Spokesman for Shanghai government agencies refused to give other details or the woman's name.

She was admitted to the No. 9 People's Hospital on March 15 with a fever and cough, said a woman who answered the phone at its administrative office. She said the woman died Tuesday.

"Experts are here to check it out," said the woman, who refused to give her name to reporters, saying it was against policy. "At this moment, there's no final result as to whether this was caused by bird flu or not, so it's not convenient for us to say anything at the moment."

If confirmed, the woman's death would be the first bird flu case among humans in Shanghai, China's biggest city, with a population of 20 million people including about 3 million migrant workers.

China has reported 15 confirmed bird flu cases and 10 deaths on its mainland.

Worldwide, the virus has killed 103 people in eight countries, mostly in Asia, according to the World Health Organization.
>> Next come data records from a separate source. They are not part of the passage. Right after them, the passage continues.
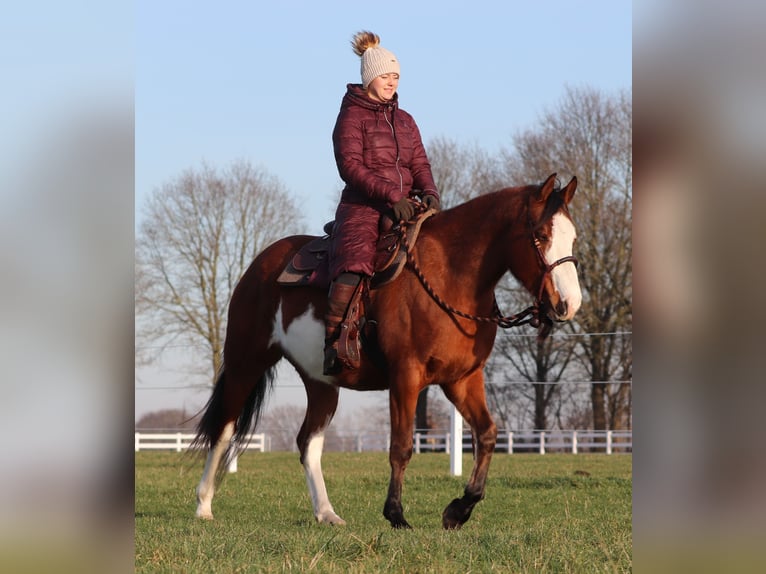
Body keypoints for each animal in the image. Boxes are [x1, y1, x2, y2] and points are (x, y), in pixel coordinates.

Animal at [192, 173, 582, 529]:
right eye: (540, 236)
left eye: (573, 237)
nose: (569, 304)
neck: (450, 278)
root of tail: (259, 265)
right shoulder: (405, 377)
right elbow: (402, 446)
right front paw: (396, 514)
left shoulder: (462, 380)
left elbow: (486, 435)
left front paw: (458, 510)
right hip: (245, 363)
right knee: (224, 429)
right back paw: (204, 505)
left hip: (321, 382)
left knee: (308, 442)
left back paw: (326, 513)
Most human infections have been linked to direct contact with infected birds, though medical experts fear the virus may mutate into a form that could be passed between people.

In Cambodia, three children and four adults from the southern village of Tuol Prik were being tested after falling ill with fevers and cold symptoms after having contact with sick fowl or a 3-year-old girl who died this week, said Megge Miller, a WHO epidemiologist in Cambodia.

Results of tests on samples from the girl are expected next week, Miller said.

"We're being just very cautious. We're treating it very seriously," she said.

If confirmed, the girl would be Cambodia's fifth bird flu fatality since 2003 and the first this year, reports the AP.